The very thing I’d asked him a number of times and he said we’d figure it out. Wow. I guess what he meant when he said we’d “figure it out” is that he would just wait til he came to the startling realisation himself that he didn’t have space and choose to do a great impression of a ghost rather than actually talk to me about it.
So then why the fuck would he text me at 3am and ask if I’d “had a late night by any chance” then? Cause he wanted to have the chat then? I’m going to guess not. Because he wanted to see if he could squeeze one more sexscapade out of me before he ghosted me entirely? More likely.
My mind was racing while he spoke. I had so much I wanted to say to him. So much I wanted to shout at him. And instead I just asked “so that’s it?” and he said “yeah, so that’s it.” And just like that it was done. We said goodbye, I hung up and finally lost it. My tears, that is.
To say I was disappointed, is an understatement. Mostly I was disappointed in myself. Mostly because I knew I shouldn’t have allowed myself to be swept along, because I knew I was opening myself up to getting hurt again, because I knew it was going too fast. But he assured me, he said all the right things, convinced me he wouldn’t be leaving an O shaped hole in my life anytime soon. Four weeks later, that’s exactly what I was left with.
I’ll never understand how he ever thought he was going to make it work with his schedule or with whatever other issues he had going on. I’ll never understand how he could sit and talk about consistency and honesty and communication and then let things go the way they did.
And once again with a guy, I had to go looking for the answers. They just start to drift a little, but not far enough that it’s undeniable, they deny anything’s changed or they feel differently, until it gets to a point where I have to call them out on it. I’m not one of these people that can just let it go or fizzle out. I want that last conversation, I want at least some reasoning or explanation even if it’s bullshit & makes no sense. But it’s always me who has to ask the question. Sometimes I wonder what would happen if I didn’t.
But once again, that feeling of being cast adrift was with me, making itself at home within me. It had become the thing I feared the most. The feeling I don’t know how to quell and the feeling which causes self doubt in me like nothing else. Wondering if anything will ever work out, if anyone will ever live up to what they say they’re going to do, if there’s something inherently wrong with me. I wasn’t sure I could do it again. I honestly felt like I’d reached the tipping point.
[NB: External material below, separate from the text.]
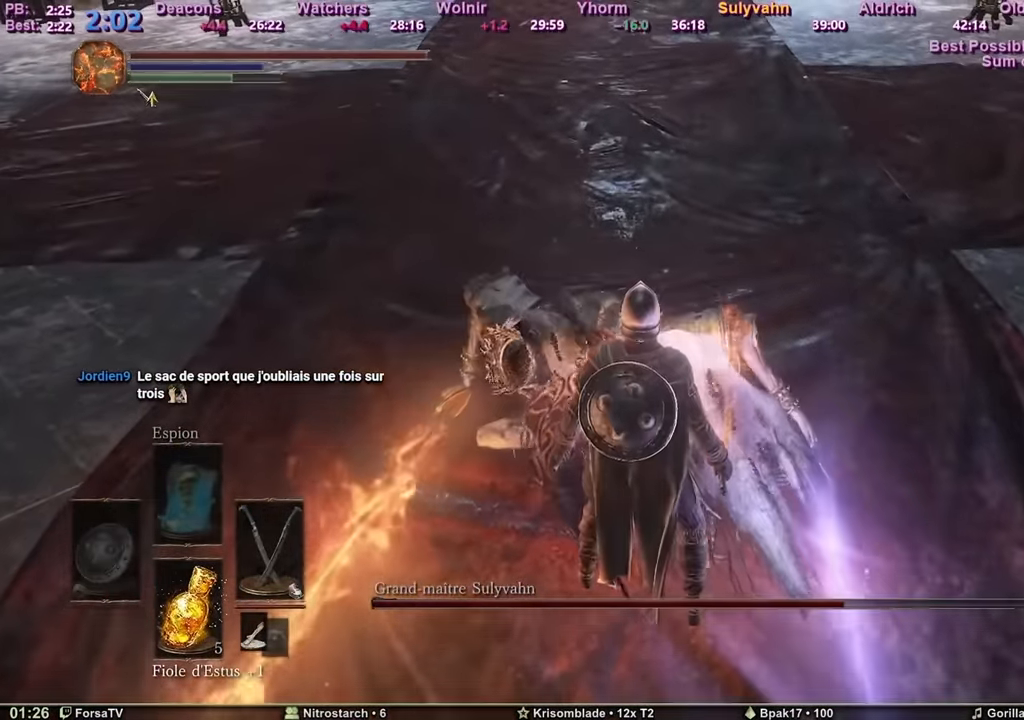
{"keys": [], "mouse": [], "events": [[384, "tab", "down"], [467, "tab", "up"]]}
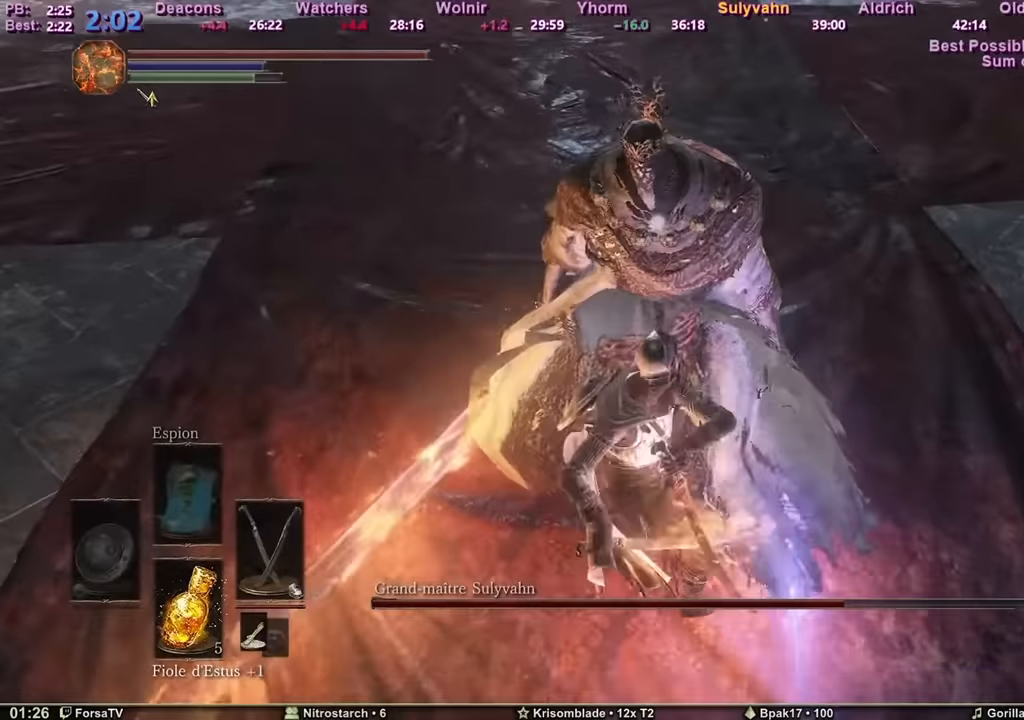
{"keys": [], "mouse": [], "events": []}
I had more questions than answers, and more concerns than confidences. A friend said to me a while afterwards, realising I was struggling to come to terms with the swiftness of the zero to 100 to zero journey we’d been on – “you don’t need to know why he did what he did, just know that it wasn’t an accident.” I have no clue what happened on his end, what changed in his mind. All I know is how I felt and what I did. And those are the things I can learn from.
I didn’t want to write this story. It still stings. Not because I still harbour feelings. Unless that feeling is confusion. I like closure, I like tying up loose ends, I like closing the loop – I was able to do none of that with this situation. Him saying he didn’t have space for me or anyone in his life right now would have been an acceptable explanation (let’s forget the ghosting that took place to get there), except for the fact that two weeks later, I saw him on Bumble again, with an updated profile which now read “looking to date a tall girl”….
To O,
Fuck you.
Sincerely, this 5’4 shortarse
Sorry to hear about that but keep strong and I’m sure there’s a guy out there for you. I like short girls! 🙂
How damn lame.
I swear when I read your thought processes it’s so familiar to me.
I’m glad you shared this story, because so many of us have been through something like this. We cycle through not wanting to give too much, then falling headfirst and taking risks, only for us to be left with confusion and pain.
Having anxiety and a need for consistency is something I still struggle with, and it’s so harmful when others KNOW and take no consideration.